The real US debt is over three times bigger than what is officially announced, standing at about $65 trillion, says the former comptroller general.
When all of the country’s unfunded liabilities are added up, the national debt is [over] three times as much the oft-cited figure of $18 trillion, said Dave Walker, who headed the Government Accountability Office (GAO) under former Presidents Bill Clinton and George W. Bush.
“If you end up adding to that $18.5 trillion the unfunded civilian and military pensions and retiree healthcare, the additional underfunding for Social Security, the additional underfunding for Medicare, various commitments and contingencies that the federal government has, the real number is about $65 trillion rather than $18 trillion, and it’s growing automatically absent reforms,” Walker told host John Catsimatidis on “The Cats Roundtable” on New York’s AM-970 in an interview airing Sunday.

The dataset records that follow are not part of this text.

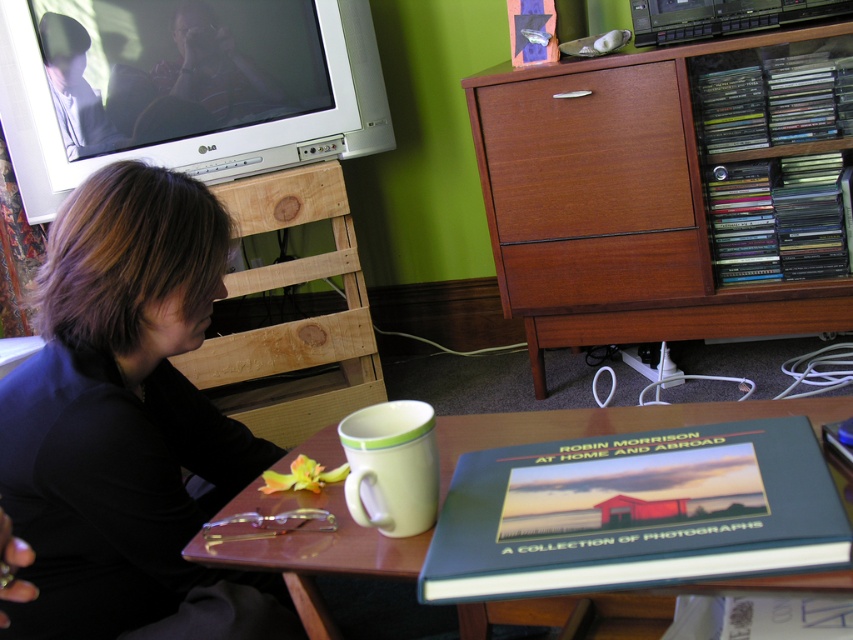
Can you confirm if wooden cabinet at upper right is positioned below wooden table at lower center?

Actually, wooden cabinet at upper right is above wooden table at lower center.

Looking at this image, is wooden cabinet at upper right thinner than wooden table at lower center?

No.

Who is more forward, (698, 48) or (552, 618)?

Positioned in front is point (552, 618).

Locate an element on the screen. This screenshot has width=853, height=640. wooden cabinet at upper right is located at coordinates (618, 204).

Does point (51, 579) lie behind point (306, 586)?

Yes, point (51, 579) is farther from viewer.

Can you confirm if black fabric shirt at left is positioned below wooden table at lower center?

No, black fabric shirt at left is not below wooden table at lower center.

What do you see at coordinates (128, 424) in the screenshot? This screenshot has height=640, width=853. I see `black fabric shirt at left` at bounding box center [128, 424].

Where is `black fabric shirt at left`? The image size is (853, 640). black fabric shirt at left is located at coordinates (128, 424).

Is black fabric shirt at left further to the viewer compared to wooden cabinet at upper right?

No, black fabric shirt at left is in front of wooden cabinet at upper right.

Does black fabric shirt at left have a lesser width compared to wooden cabinet at upper right?

Indeed, black fabric shirt at left has a lesser width compared to wooden cabinet at upper right.

I want to click on black fabric shirt at left, so click(x=128, y=424).

The image size is (853, 640). I want to click on black fabric shirt at left, so click(128, 424).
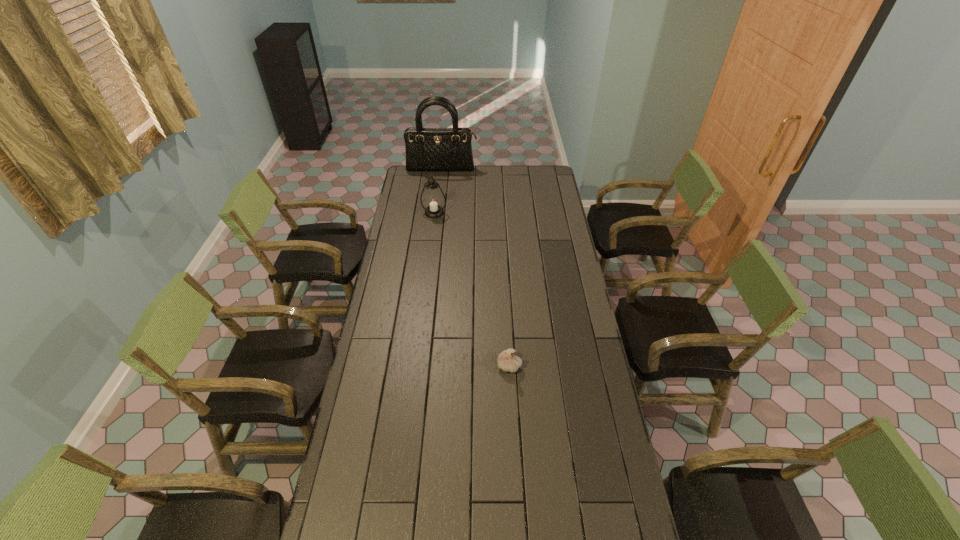
Find the location of `free space between the handbag and the second shortest object`. free space between the handbag and the second shortest object is located at coordinates (438, 191).

Where is `object that is the second closest to the tallest object`? object that is the second closest to the tallest object is located at coordinates (507, 360).

The image size is (960, 540). I want to click on object that is the second closest to the oil lamp, so click(507, 360).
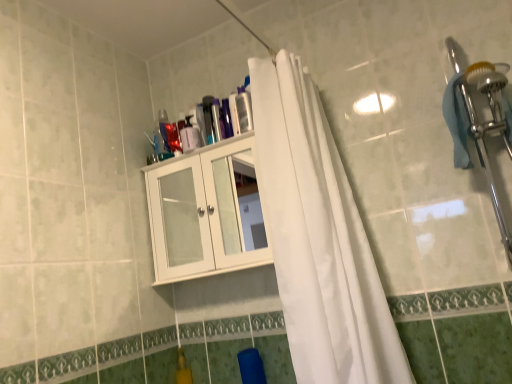
Question: Is transparent plastic bottle at upper center outside of white glossy cabinet at upper center?

Choices:
 (A) yes
 (B) no

Answer: (A)

Question: Can you confirm if transparent plastic bottle at upper center is taller than white glossy cabinet at upper center?

Choices:
 (A) yes
 (B) no

Answer: (B)

Question: Is transparent plastic bottle at upper center further to camera compared to white glossy cabinet at upper center?

Choices:
 (A) no
 (B) yes

Answer: (B)

Question: Is white glossy cabinet at upper center a part of transparent plastic bottle at upper center?

Choices:
 (A) no
 (B) yes

Answer: (A)

Question: Are transparent plastic bottle at upper center and white glossy cabinet at upper center making contact?

Choices:
 (A) no
 (B) yes

Answer: (A)

Question: Does transparent plastic bottle at upper center have a lesser width compared to white glossy cabinet at upper center?

Choices:
 (A) no
 (B) yes

Answer: (B)

Question: Is white fabric curtain at center in front of white glossy cabinet at upper center?

Choices:
 (A) yes
 (B) no

Answer: (A)

Question: Is white fabric curtain at center thinner than white glossy cabinet at upper center?

Choices:
 (A) yes
 (B) no

Answer: (B)

Question: Does white fabric curtain at center appear on the left side of white glossy cabinet at upper center?

Choices:
 (A) yes
 (B) no

Answer: (B)

Question: From a real-world perspective, is white fabric curtain at center located higher than white glossy cabinet at upper center?

Choices:
 (A) no
 (B) yes

Answer: (A)

Question: Is white fabric curtain at center smaller than white glossy cabinet at upper center?

Choices:
 (A) no
 (B) yes

Answer: (A)

Question: Is white fabric curtain at center next to white glossy cabinet at upper center?

Choices:
 (A) no
 (B) yes

Answer: (A)

Question: Would you consider white glossy cabinet at upper center to be distant from transparent plastic bottle at upper center?

Choices:
 (A) yes
 (B) no

Answer: (B)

Walker, who is in charge of ensuring federal spending is fiscally responsible, said a large national debt hinders the government’s ability to conduct both domestic and foreign policy initiatives.
“If you don’t keep your economy strong, and that means to be able to generate more jobs and opportunities, you’re not going to be strong internationally with regard to foreign policy,” he noted.
He added that such a problem prevents the country from investing “in national defense and homeland security.”
Walker went on to say that American citizens have “lost touch with reality” when it comes to spending.
He called on Democrats and Republicans to set aside partisan politics in order to band together to tackle the problem.
“You can be a Democrat, you can be a Republican, you can be unaffiliated, you can be whatever you want, but your duty of loyalty needs to be to country rather than to party, and we need to solve some of the large, known, and growing problems that we have,” he said.